Yes, I’m happy with it as well. I guess the scaling makes the individual steps from the DAC sit right on the semitones. So yea, its probably way less than my estimation (original post edited). Considering the DNL of the DAC is 0.1LSb, that would result in 2,4 cents of error. Yea, that sounds more reasonable than my 25 cents :wink: The protection scheme on the penrose has the 1k resistor in the feedback loop, so 2/ is not a problem for the penrose either.

Many thanks for all responses.

One of the aims of this project is to create a system which would be usable by a blind person. For this reason anything based around Mac/PCs or touch screen devices is not applicable.

Regarding pitch accuracy, I’m quite aware that both theory and experience suggest that generally we do not discern well steps of less than about 10 cents. However, I’m absolutely convinced that there are certain circumstances under which we do feel and are able to notice “errors” of about 5 cents. So, if Elements works with precision of about 2 cents, that is quite perfect.
I expect this to be used with harmonic tone most of the time.

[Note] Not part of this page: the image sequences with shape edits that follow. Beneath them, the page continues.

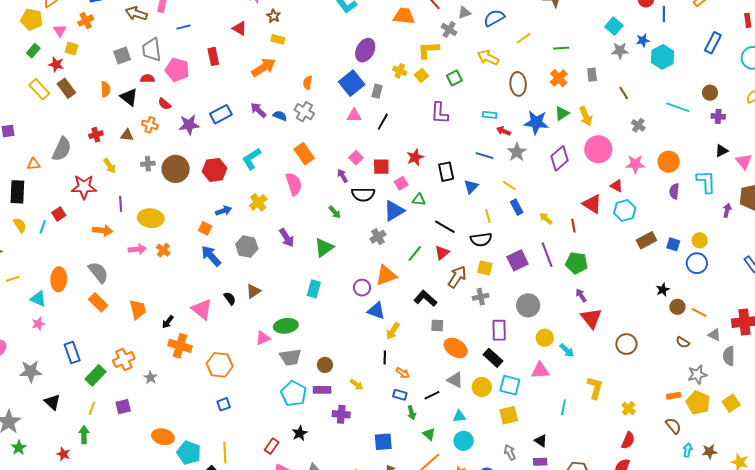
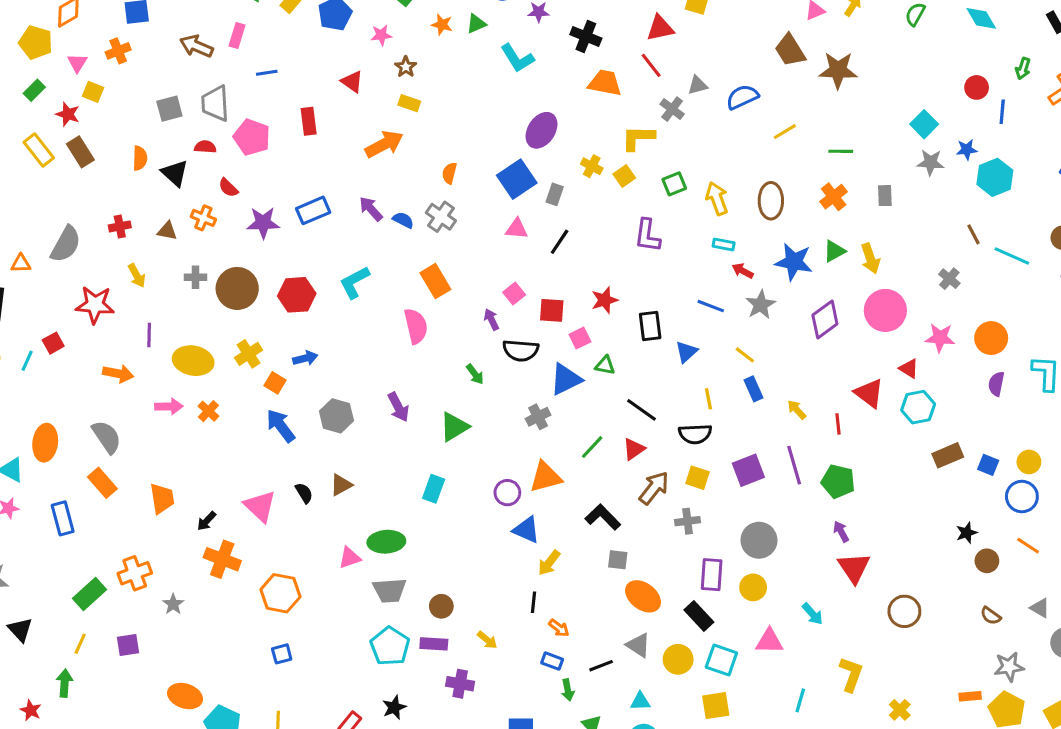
yellow arrow: (488, 58) -> (717, 198), moved, turned 40
brown line: (624, 93) -> (973, 234), moved
yellow cross: (258, 202) -> (249, 354), moved
orange line: (699, 312) -> (1028, 546), moved
yellow circle: (545, 338) -> (753, 587), moved
blue rectangle: (72, 353) -> (63, 518), moved

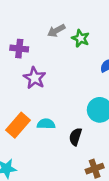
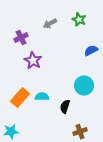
green star: (81, 38) -> (79, 20), moved
purple cross: (19, 49) -> (21, 38), turned -32

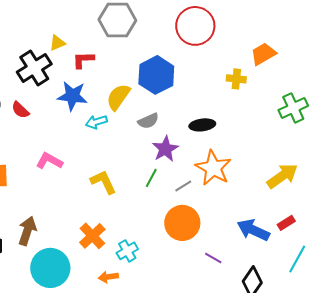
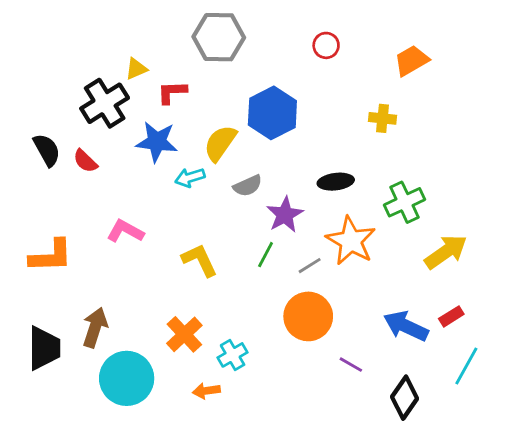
red circle: (195, 26) -> (326, 45), size x0.5
orange trapezoid: (263, 54) -> (411, 61), moved
green cross: (293, 108) -> (405, 202), moved
gray semicircle: (148, 121) -> (248, 186), moved

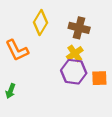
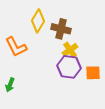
brown cross: (79, 28) -> (61, 29), moved

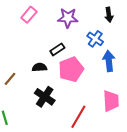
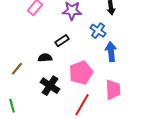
pink pentagon: (71, 69) -> (81, 73), moved

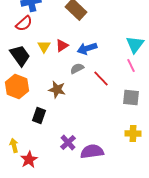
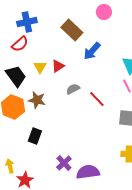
blue arrow: (87, 48) -> (92, 51), moved, turned -30
brown star: (57, 90) -> (37, 100), moved

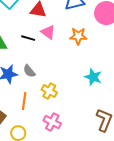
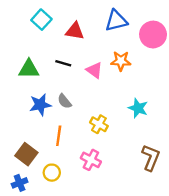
pink triangle: (48, 32) -> (94, 70), moved
yellow cross: (49, 91) -> (99, 124), moved

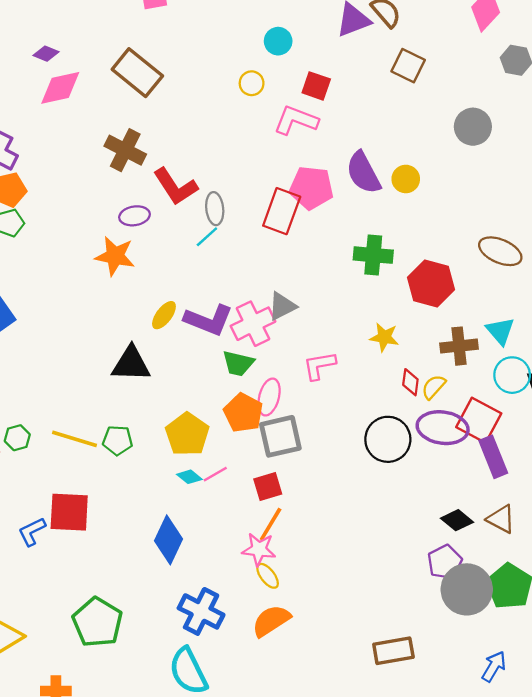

If inharmonic sounds will be used it is of course absolutely acceptable to tune the patch via tuning knobs before use, if the system is going to track V/Oct changes predictably therefrom.

Initially I intended to implement CV outputs into the controller part of the system myself, however now I see that it might be wiser to go with YARNS+Elements for pitch communication, at least in the first phase - as I’ve got the MIDI output working well already.

The controller currently employs MIDI PitchBand instructions in front of NoteOn messages, supposing that the synth is setup for a 2 equal tempered semitones pitchBend range. (I was considering SysEx tuning messages but dropped the idea due to the limit of 12 notes, device dependability, and longer time required to communicate that way.)

So, before I place my order for the modules, I’d be greatful if you could assure me that Yarns+Elements would be able to process such communication well, or please point me if you already see possible problems/modifications which I’d need to take care of first.

Many thanks once more and best regards,
Mato

Yarns has an adjustable pitch bend range, by default 2 TET semitones - so it’ll work for your application.

Thanks, it will be Yarns+Elements then :slight_smile: